STORED DATA:
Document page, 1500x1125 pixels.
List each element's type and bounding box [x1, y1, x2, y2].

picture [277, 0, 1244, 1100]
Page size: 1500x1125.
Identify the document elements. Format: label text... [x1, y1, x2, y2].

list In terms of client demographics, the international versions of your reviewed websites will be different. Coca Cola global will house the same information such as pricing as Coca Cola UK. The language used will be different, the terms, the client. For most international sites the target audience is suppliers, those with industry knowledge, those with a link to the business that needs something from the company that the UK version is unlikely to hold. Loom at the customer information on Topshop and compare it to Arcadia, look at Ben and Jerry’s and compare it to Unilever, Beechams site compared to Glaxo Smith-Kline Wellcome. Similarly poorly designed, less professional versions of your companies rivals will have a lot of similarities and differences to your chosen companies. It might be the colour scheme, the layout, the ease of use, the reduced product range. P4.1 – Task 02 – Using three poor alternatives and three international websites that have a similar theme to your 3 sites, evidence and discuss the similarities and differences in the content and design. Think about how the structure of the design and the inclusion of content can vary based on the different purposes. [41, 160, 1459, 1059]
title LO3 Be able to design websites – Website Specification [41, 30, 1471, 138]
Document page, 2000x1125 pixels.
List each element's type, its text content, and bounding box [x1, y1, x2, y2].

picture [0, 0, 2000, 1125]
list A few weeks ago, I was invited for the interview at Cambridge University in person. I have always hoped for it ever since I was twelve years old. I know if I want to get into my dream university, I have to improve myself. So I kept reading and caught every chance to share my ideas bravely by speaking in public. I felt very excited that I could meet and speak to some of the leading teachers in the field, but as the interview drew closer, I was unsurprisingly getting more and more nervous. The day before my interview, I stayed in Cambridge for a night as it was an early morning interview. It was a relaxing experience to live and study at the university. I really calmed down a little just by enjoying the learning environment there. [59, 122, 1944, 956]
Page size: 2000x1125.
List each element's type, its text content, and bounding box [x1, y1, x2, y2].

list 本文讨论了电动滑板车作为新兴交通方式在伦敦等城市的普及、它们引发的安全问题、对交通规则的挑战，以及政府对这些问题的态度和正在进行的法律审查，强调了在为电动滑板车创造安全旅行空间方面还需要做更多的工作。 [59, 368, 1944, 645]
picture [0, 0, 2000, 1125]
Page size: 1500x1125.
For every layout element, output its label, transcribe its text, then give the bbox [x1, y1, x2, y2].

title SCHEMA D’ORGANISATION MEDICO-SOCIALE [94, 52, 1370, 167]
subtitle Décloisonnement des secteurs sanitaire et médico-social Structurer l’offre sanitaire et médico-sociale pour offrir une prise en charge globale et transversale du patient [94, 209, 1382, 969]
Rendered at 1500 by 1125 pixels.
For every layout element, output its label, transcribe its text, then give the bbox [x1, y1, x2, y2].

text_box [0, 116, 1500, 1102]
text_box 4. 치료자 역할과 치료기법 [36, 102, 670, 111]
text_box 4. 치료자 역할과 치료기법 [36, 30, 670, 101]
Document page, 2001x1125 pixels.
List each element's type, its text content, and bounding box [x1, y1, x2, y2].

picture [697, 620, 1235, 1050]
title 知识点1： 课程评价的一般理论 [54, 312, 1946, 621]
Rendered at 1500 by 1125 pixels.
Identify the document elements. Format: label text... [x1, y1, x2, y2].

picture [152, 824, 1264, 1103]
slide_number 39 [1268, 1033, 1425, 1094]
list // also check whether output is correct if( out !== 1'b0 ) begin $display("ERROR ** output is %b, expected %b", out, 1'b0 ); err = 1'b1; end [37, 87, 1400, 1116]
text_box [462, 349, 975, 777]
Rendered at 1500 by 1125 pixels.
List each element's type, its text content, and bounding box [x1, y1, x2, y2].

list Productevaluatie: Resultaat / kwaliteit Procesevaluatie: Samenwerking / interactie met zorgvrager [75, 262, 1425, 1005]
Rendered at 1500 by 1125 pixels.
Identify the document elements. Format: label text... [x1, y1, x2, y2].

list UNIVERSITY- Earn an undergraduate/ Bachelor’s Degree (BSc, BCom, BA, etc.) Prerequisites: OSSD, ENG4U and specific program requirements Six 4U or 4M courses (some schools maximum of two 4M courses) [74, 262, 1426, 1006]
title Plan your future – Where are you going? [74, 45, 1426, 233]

PROBLEM DETAILS:
Transcribe the entire listing above precisely.

TASK RESPONSE:
Document page, 1500x1125 pixels.
List each element's type and bounding box [x1, y1, x2, y2].

picture [277, 0, 1244, 1100]
Page size: 1500x1125.
Identify the document elements. Format: label text... [x1, y1, x2, y2].

list In terms of client demographics, the international versions of your reviewed websites will be different. Coca Cola global will house the same information such as pricing as Coca Cola UK. The language used will be different, the terms, the client. For most international sites the target audience is suppliers, those with industry knowledge, those with a link to the business that needs something from the company that the UK version is unlikely to hold. Loom at the customer information on Topshop and compare it to Arcadia, look at Ben and Jerry’s and compare it to Unilever, Beechams site compared to Glaxo Smith-Kline Wellcome. Similarly poorly designed, less professional versions of your companies rivals will have a lot of similarities and differences to your chosen companies. It might be the colour scheme, the layout, the ease of use, the reduced product range. P4.1 – Task 02 – Using three poor alternatives and three international websites that have a similar theme to your 3 sites, evidence and discuss the similarities and differences in the content and design. Think about how the structure of the design and the inclusion of content can vary based on the different purposes. [41, 160, 1459, 1059]
title LO3 Be able to design websites – Website Specification [41, 30, 1471, 138]
Document page, 2000x1125 pixels.
List each element's type, its text content, and bounding box [x1, y1, x2, y2].

picture [0, 0, 2000, 1125]
list A few weeks ago, I was invited for the interview at Cambridge University in person. I have always hoped for it ever since I was twelve years old. I know if I want to get into my dream university, I have to improve myself. So I kept reading and caught every chance to share my ideas bravely by speaking in public. I felt very excited that I could meet and speak to some of the leading teachers in the field, but as the interview drew closer, I was unsurprisingly getting more and more nervous. The day before my interview, I stayed in Cambridge for a night as it was an early morning interview. It was a relaxing experience to live and study at the university. I really calmed down a little just by enjoying the learning environment there. [59, 122, 1944, 956]
Page size: 2000x1125.
List each element's type, its text content, and bounding box [x1, y1, x2, y2].

list 本文讨论了电动滑板车作为新兴交通方式在伦敦等城市的普及、它们引发的安全问题、对交通规则的挑战，以及政府对这些问题的态度和正在进行的法律审查，强调了在为电动滑板车创造安全旅行空间方面还需要做更多的工作。 [59, 368, 1944, 645]
picture [0, 0, 2000, 1125]
Page size: 1500x1125.
For every layout element, output its label, transcribe its text, then give the bbox [x1, y1, x2, y2].

title SCHEMA D’ORGANISATION MEDICO-SOCIALE [94, 52, 1370, 167]
subtitle Décloisonnement des secteurs sanitaire et médico-social Structurer l’offre sanitaire et médico-sociale pour offrir une prise en charge globale et transversale du patient [94, 209, 1382, 969]
Rendered at 1500 by 1125 pixels.
For every layout element, output its label, transcribe its text, then give the bbox [x1, y1, x2, y2].

text_box [0, 116, 1500, 1102]
text_box 4. 치료자 역할과 치료기법 [36, 102, 670, 111]
text_box 4. 치료자 역할과 치료기법 [36, 30, 670, 101]
Document page, 2001x1125 pixels.
List each element's type, its text content, and bounding box [x1, y1, x2, y2].

picture [697, 620, 1235, 1050]
title 知识点1： 课程评价的一般理论 [54, 312, 1946, 621]
Rendered at 1500 by 1125 pixels.
Identify the document elements. Format: label text... [x1, y1, x2, y2].

picture [152, 824, 1264, 1103]
slide_number 39 [1268, 1033, 1425, 1094]
list // also check whether output is correct if( out !== 1'b0 ) begin $display("ERROR ** output is %b, expected %b", out, 1'b0 ); err = 1'b1; end [37, 87, 1400, 1116]
text_box [462, 349, 975, 777]
Rendered at 1500 by 1125 pixels.
List each element's type, its text content, and bounding box [x1, y1, x2, y2].

list Productevaluatie: Resultaat / kwaliteit Procesevaluatie: Samenwerking / interactie met zorgvrager [75, 262, 1425, 1005]
Rendered at 1500 by 1125 pixels.
Identify the document elements. Format: label text... [x1, y1, x2, y2].

list UNIVERSITY- Earn an undergraduate/ Bachelor’s Degree (BSc, BCom, BA, etc.) Prerequisites: OSSD, ENG4U and specific program requirements Six 4U or 4M courses (some schools maximum of two 4M courses) [74, 262, 1426, 1006]
title Plan your future – Where are you going? [74, 45, 1426, 233]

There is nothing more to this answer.